Thirdly, there is clearly no remorse on his part.
- For the second lot of offending, I fix the starting point at 13 months from the circumstances of the offending itself. I take in to
account the commonalities above with the third lot of offending. In particular to the second offending, the summary of facts by the
Police says or implies that the young offender was the main instigator, the value of the property stolen, the building burgled was
a shop and the time of the burglary. I add 4 months for the aggravating factors personal to the young offender: not a first offender
and while awaiting sentence on the second lot of offending, the Court ordered the young offender to attend pre-sentence programmes
with Samoa Victim to which he only attended 2 sessions of 4 sessions. The only factors that would reduce sentence are his age and
early plea. From 17 months I will deduct 1/3 for age and another 1/3 for early plea to bring it to 8 months imprisonment term. For
theft I give a starting point of 10 months less 1/3 for age, less 1/3 for early plea and 2 weeks for the stolen property recovered
and returned to the owner which brings it to 4 months & 2 weeks imprisonment. These sentences are to be served concurrent.
- For the third lot of offending, his prior conviction is not taken in to account as that had already been taken in to account in the
2nd lot of offending which is being sentenced together with the 3rd lot of offending.

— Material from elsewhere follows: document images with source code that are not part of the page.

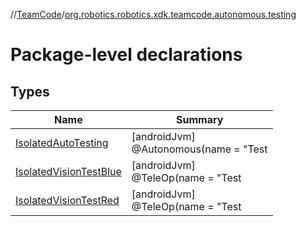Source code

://[TeamCode](../../index.md)/[org.robotics.robotics.xdk.teamcode.autonomous.testing](index.md)

# Package-level declarations

## Types

| Name | Summary |
|---|---|
| [IsolatedAutoTesting](-isolated-auto-testing/index.md) | [androidJvm]<br>@Autonomous(name = &quot;Test | Auto Movement&quot;, preselectTeleOp = &quot;prod&quot;)<br>class [IsolatedAutoTesting](-isolated-auto-testing/index.md) : [AbstractAutoPipeline](../org.robotics.robotics.xdk.teamcode.autonomous/-abstract-auto-pipeline/index.md) |
| [IsolatedVisionTestBlue](-isolated-vision-test-blue/index.md) | [androidJvm]<br>@TeleOp(name = &quot;Test | Vision BLUE&quot;)<br>class [IsolatedVisionTestBlue](-isolated-vision-test-blue/index.md) : LinearOpMode |
| [IsolatedVisionTestRed](-isolated-vision-test-red/index.md) | [androidJvm]<br>@TeleOp(name = &quot;Test | Vision RED&quot;)<br>class [IsolatedVisionTestRed](-isolated-vision-test-red/index.md) : LinearOpMode |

In addition to the aggravating factors in para.14, the Court pays attention to the escalation in the offending,
he committed the 3rd lot on his own of a dwelling house so, the sanctity of one’s safety at home has been breached, and the value of property stolen.
There is clearly no remorse on the young person’s part given that he was awaiting sentence for the second lot of offending
but, that did not deter him from committing the 3rd lot of offending. I fix the starting point for each burglary at 19 months add 3 months for personal aggravating factors, less 1/3
for age and another 1/3 for early plea which brings it to 10 months imprisonment for each burglary to be served concurrent. For theft
I fix the starting point at 12 months less 1/3 for age another 1/3 for early plea and 2 weeks for items recovered which brings it
to 5 months, 2 weeks. The sentence for theft is to be served concurrent with the sentence for burglary.
- The Attorney General on behalf of the Prosecution asked the Court to consider the totality principle in sentencing this young offender.
The Chief Justice in Police v X [2007] WSSC 53 on the totality principle referred to Thomas, Principles of Sentencing 2nd ed (1979) pp.56 -57:
“ The effect of the totality principle is to require the sentence who has passed a series of sentences, each properly calculated
in relation to the offence for which it is imposed and each properly made consecutive in accordance with the principles governing
consecutive sentences to review the aggregate sentence and consider whether the aggregate is ‘just and appropriate’.......When
a number of offences are being dealt with and specific punishments in respect of them are being totted up to make a total, it is
always necessary for the Court to take a last look at the total just to see whether it looks wrong.’ That is, ‘When cases
of multiplicity of offences come before the Court, the Court must not content itself by doing the arithmetic and passing the sentence
which the arithmetic produces. It must look at the totality of the criminal behaviour and ask itself what is the appropriate sentence
for all the offences.’
- I have considered the totality principle and find it appropriate to apply to these offences by this young offender and the total sentence
of 18 months imprisonment truly reflects the culpability of this young offender in the commission of these offences. Time in custody
for the 3rd lot of offences to be deducted from 18 months imprisonment.